[EDITOR'S NOTE: This case is unpublished as indicated by the issuing court.]MEMORANDUM OF DECISION ON MOTION TO STRIKE CT Page 5419 I.
The instant case concerns a derivative action brought by the plaintiff Muthu Sankaran against the officers and directors of PCT Corporation. As noted in an earlier decision of this court on a Motion to Dismiss:
According to the complaint, the plaintiff "formed a company called Packaged Communication Technology to develop and market computer software. PCT is incorporated in the State of Delaware. . . . He was on the first Board of Directors." The plaintiff was also the first president of the corporation but was later discharged by the Board. The plaintiff claims that the officers and directors of PCT Corporation engaged in various actions to benefit themselves individually and in so doing breached their fiduciary duties toward PCT Corporation and its shareholders.

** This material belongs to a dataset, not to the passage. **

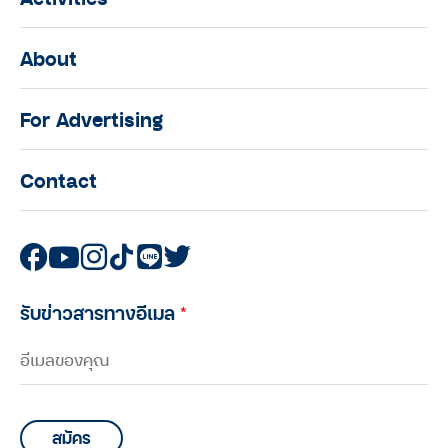
About
For Advertising
Contact
รับข่าวสารทางอีเมล
*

The defendant Ronald Jarvis now moves this court to strike the complaint on the grounds that the plaintiff is not the proper person to bring this action.
II.
a.
In the first paragraph of his complaint, the plaintiff alleges that he "brings this action as a derivative action in the right and for the benefit of PCT Corporation . . . as a result of acts committed by its managers and directors." As noted by the defendant, derivative actions are governed by General Statutes § 52-572j which states, in part,
[t]he derivative action may not be maintained if it appears that the plaintiff does not fairly and adequately represent the interests of the shareholders or members similarly situated in enforcing the right of the corporation or association. CT Page 5420
The defendant argues that the allegations of the complaint make it clear that Mr. Sankaran does not fairly and adequately represent the interests of the shareholders because his claims are mainly personal — and thus in conflict with those of the other shareholders.
The plaintiff was more than an ordinary shareholder. According to the complaint, he created, with others, the corporation's most valued asset, the CAD program (paragraphs 8, 15). Additionally, he signed personal guarantees totalling more than $263,000.00 (paragraph 9), loaned the corporation $15,000.00 to pay employees (paragraphs 10; 13), was president and a major shareholder owning 1,600,000 shares (out of a total 7,000,000 shares) (paragraph 11) and was owed $38,000.00 in back salary (paragraph 13). The first count alleges breach of fiduciary duty against the defendants for failure to pay the plaintiff's salary and promissory note, failure to consummate a sale with Triumph Corporation (which could have benefitted [benefited] the plaintiff with a stock value of $1,200,000.00 — paragraph 14) and for surrendering the CAD program to the State of Connecticut. Said surrender allegedly left the plaintiff personally liable to lending institutions. The second count refers to the same facts and alleges that the actions constitute fraud; the third count again with the same facts alleges breach of contract and finally the fourth count alleges negligence.
b. The defendants maintain that this case is controlled by the decision of Barrett v. Southern Connecticut Gas Co.,172 Conn. 362 (1977) in which our Supreme Court found that a plaintiff who sought to represent all shareholders in a derivative suit but who was really seeking to vindicate his personal matters could not provide fair and adequate representation devoid of personal considerations. In Barrett, the plaintiff had several skirmishes with the corporation before certain administrative agencies concerning a proposed merger and rate increase. Barrett subsequently filed two suits, the first seeking damages and the second, in a derivative capacity, alleging waste as a result of the failed merger. In granting the motion for summary judgment, the court noted that:
it is clear that the damages Barrett seeks in his individual actions will adversely affect the equity interest of the same Southern shareholders he purports to represent CT Page 5421 in this action. The conflict between Barrett's simultaneous maintenance of the individual and derivative actions is made even clearer by the undisputed fact that both suits arise out of the same dispute.
It is clear from a review of the complaint that the interests in this case will come into conflict. The plaintiff is seeking damages for his salary, loan repayment and guarantee obligations. As noted in the earlier motion to dismiss, the corporation was dissolved in 1991 and according to the complaint, the corporation has no remaining assets. Should the plaintiff succeed in this suit, he would be claiming damages to the detriment of the other shareholders. While he may allege that this case is being brought for all the shareholders, his complaint makes it clear in all counts, paragraphs 25, 27, 29, 31, respectively, that the alleged acts constituted the specific wrong "for the reasons . . . that to the extent assets secured by a lien in favor of various banks and lending institutions was not thereby satisfied the banks claims on plaintiffs personal liability on the guarantees increased." (sic). While such a personal suit may be appropriate, it may not be mixed, in this case, with the derivative suit. The motion to strike is granted.